A quality of life improvement was introduced – again, at around the 10 hour mark – which made all game rewinds more tolerable, as it allowed players to traverse cities much more quickly. This is a useful addition, as there isn’t much in Shibuya itself worth engaging with NEO: The World Ends With You aside from the main story and side quests. Side quests are definitely worth doing, as they earn players “friend points” that can be used to level up the social networking tree for various rewards.

Players can also earn rewards by purchasing food and buying new clothes. Buying new clothes is worth it for boosting stats, though it’s a bit disappointing that characters’ appearance doesn’t change based on the clothing items they’ve equipped. After all, certain areas of Shibuya favor certain clothing brands, and there’s an entire game mechanic about promoting brands’ reputations, so one would think those brands would have actual representation on characters.

NEO-The-World-Ends-With-You-Game-Length-Featured-Square-Enix-JRPG-Switch-PC-PS4 Some people will be disappointed that the clothes they buy for their characters in NEO: The World Ends With You don’t actually appear on the clothes, but many will be content to collect many clothes. NEO: The World Ends With You is content-rich, allowing players to unlock tons of clothes, music tracks, pins, and more. It’s a story mode that takes about 25-30 hours to complete, with lots of side quests, special fights to find, and some endgame content. Players can easily return to old chapters at any time, making 100% completion an even more attractive prospect.

As players of NEO: The World Ends With You are filling out their wardrobes, exploring the streets of Shibuya, and battling the constant noise, they’re in for an absolutely fantastic soundtrack. First-time TWEWY composer Takeharu Ishimoto returns for NEO with another catchy score filled with upbeat techno and pop songs. Even the music for the pause menu is memorable, so it’s no surprise to see the audio design of the NEO: The World Ends With You scooping up some awards at the end of the year.

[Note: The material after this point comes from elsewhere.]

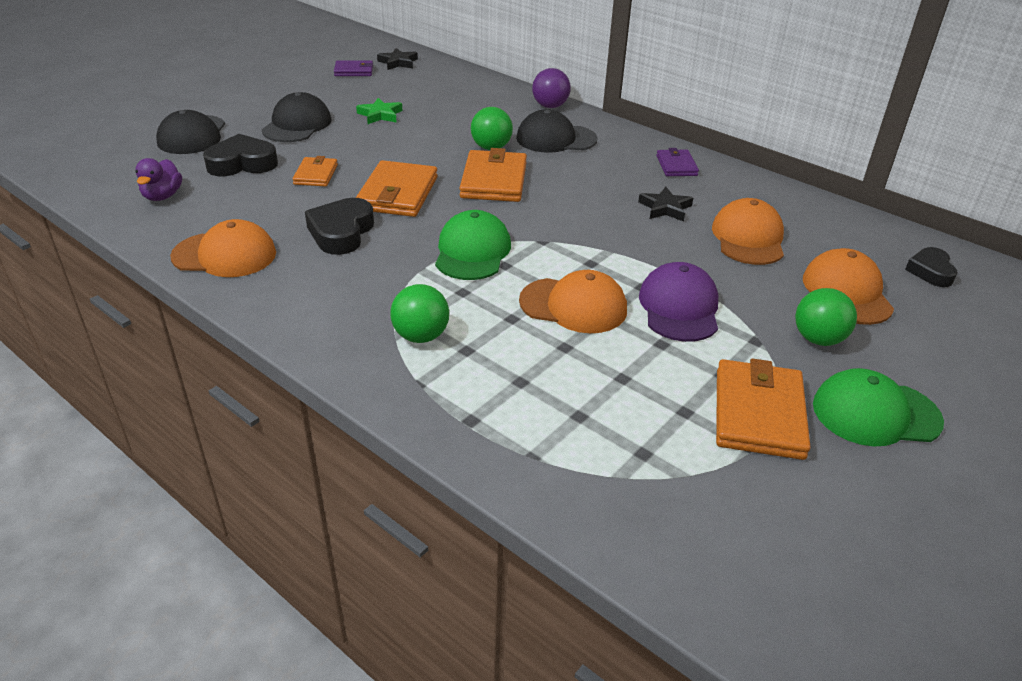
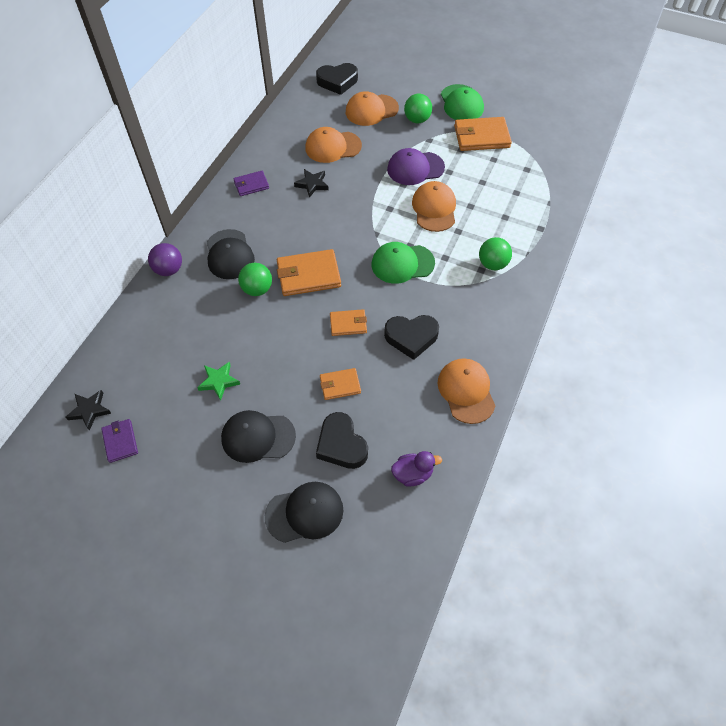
camera: 105 degrees left, 20 degrees up
orange wallet [356,160,437,217] -> orange wallet [330,309,367,336], size x0.57
black heart [905,247,957,287] -> black heart [316,63,358,95], size x1.53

NEO: The World Ends With You offers players a great soundtrack and tons of content, and once the battle rings out, it’s a real good time. However, that comes with the caveat that players have to put in about 10 hours before the game really starts to be fun, and then they still have to deal with its repetitiveness. So as long as fans can live with the issues, they’ll get a lot of playtime out of NEO: The World Ends With You.

NEO: The World Ends With You will launch on July 27th for PS4 and Switch, with a PC version also in development. Game Rant provided the PS4 code for this review.